Top World Economies Responsible for Millions of Deaths in Poor Countries: Study

A new study conducted in Japan has revealed that the world’s top economies are responsible for the deaths of almost two million people in poor countries.

A team led by Keisuke Nansai, an adjunct professor at the Graduate School of Environmental Studies at Nagoya University in Japan, conducted a study to find the consumer responsibility of 19 of the 20 G20 countries for global mortality due to primary and secondary PM2.5 particles.

“Most of the people [are] now getting to understand, okay, a lot of consumption [produces] greenhouse gas.
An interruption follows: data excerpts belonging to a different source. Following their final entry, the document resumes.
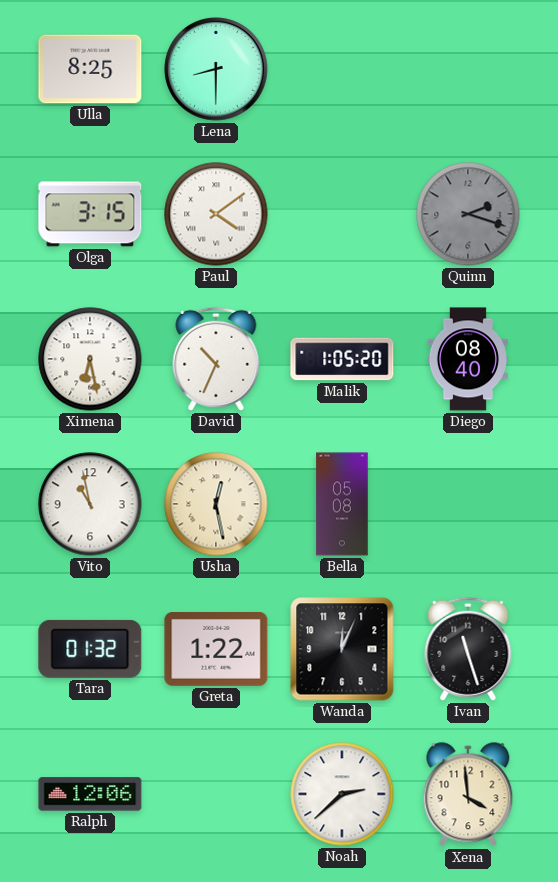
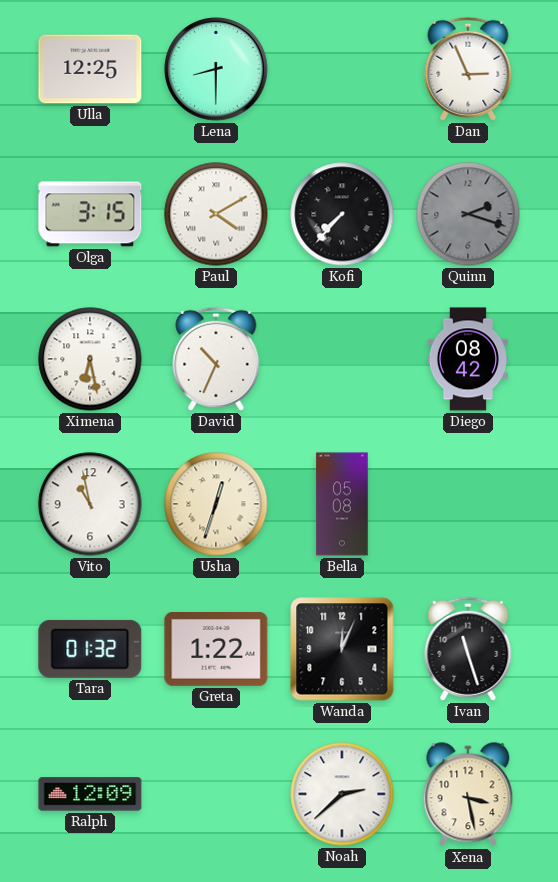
Ulla: 8:25 -> 12:25
Dan: none -> 2:56
Paul: 4:09 -> 4:10
Kofi: none -> 7:37
Malik: 1:05 -> none
Diego: 08:40 -> 08:42
Usha: 12:28 -> 12:33
Ralph: 12:06 -> 12:09
Xena: 3:59 -> 3:28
This paper says, okay, a lot of consumption also leads to 4 million deaths in the world due to [particulate air pollution]. But the G-20 has 2 million deaths’ responsibility,” Nansai said.

The study looked at the link between trade and the consumption of goods in G20 nations and PM2.5 exposure in 199 countries and it was found out that consumption in the G20 nations had led to 1.983 million premature deaths in 2010. Additionally, 78,600 of these deaths were infants.

The consumption of goods in the USA and ten other G20 countries had also led to 50 percent premature deaths connected with PM2.5 in other nations that are not of the G20.

PM2.5 particles are a byproduct of fossil fuel burning and are extremely dangerous when inhaled. They can reach the respiratory tract, penetrate deep into the lungs, enter the bloodstream, and cause severe damage.

Francesca Dominici at Harvard University said that PM2.5 levels can be decreased if greenhouse gas emissions are reduced.

“Air pollution and greenhouse gases share the same emission sources, and both affect the most vulnerable,” she added.